Exercise prompt:
Go line by line through the entries below and copy those containing the string "used".

Segment Open

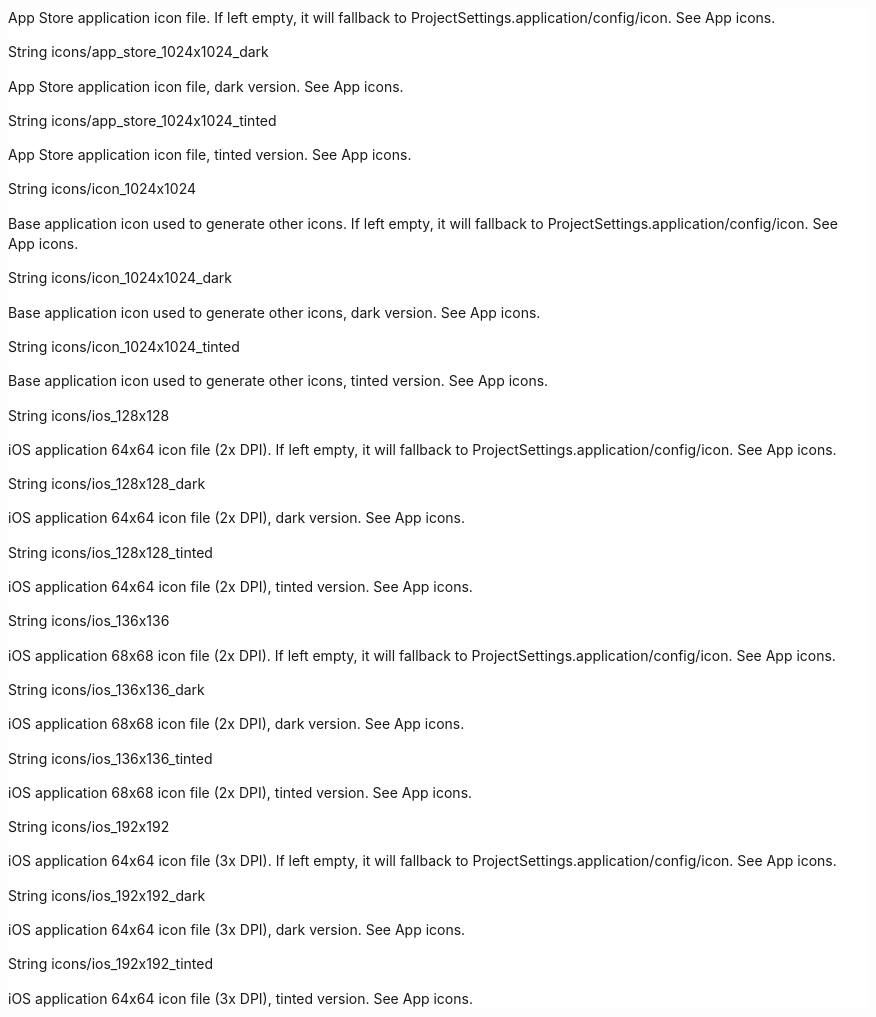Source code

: App Store application icon file. If left empty, it will fallback to
ProjectSettings.application/config/icon. See App icons.

String icons/app_store_1024x1024_dark

App Store application icon file, dark version. See App icons.

String icons/app_store_1024x1024_tinted

App Store application icon file, tinted version. See App icons.

String icons/icon_1024x1024

Base application icon used to generate other icons. If left empty, it will
fallback to ProjectSettings.application/config/icon. See App icons.

String icons/icon_1024x1024_dark

Base application icon used to generate other icons, dark version. See App
icons.

String icons/icon_1024x1024_tinted

Base application icon used to generate other icons, tinted version. See App
icons.

String icons/ios_128x128

iOS application 64x64 icon file (2x DPI). If left empty, it will fallback to
ProjectSettings.application/config/icon. See App icons.

String icons/ios_128x128_dark

iOS application 64x64 icon file (2x DPI), dark version. See App icons.

String icons/ios_128x128_tinted

iOS application 64x64 icon file (2x DPI), tinted version. See App icons.

String icons/ios_136x136

iOS application 68x68 icon file (2x DPI). If left empty, it will fallback to
ProjectSettings.application/config/icon. See App icons.

String icons/ios_136x136_dark

iOS application 68x68 icon file (2x DPI), dark version. See App icons.

String icons/ios_136x136_tinted

iOS application 68x68 icon file (2x DPI), tinted version. See App icons.

String icons/ios_192x192

iOS application 64x64 icon file (3x DPI). If left empty, it will fallback to
ProjectSettings.application/config/icon. See App icons.

String icons/ios_192x192_dark

iOS application 64x64 icon file (3x DPI), dark version. See App icons.

String icons/ios_192x192_tinted

iOS application 64x64 icon file (3x DPI), tinted version. See App icons.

Segment Closed

Task response:
Base application icon used to generate other icons. If left empty, it will
Base application icon used to generate other icons, dark version. See App
Base application icon used to generate other icons, tinted version. See App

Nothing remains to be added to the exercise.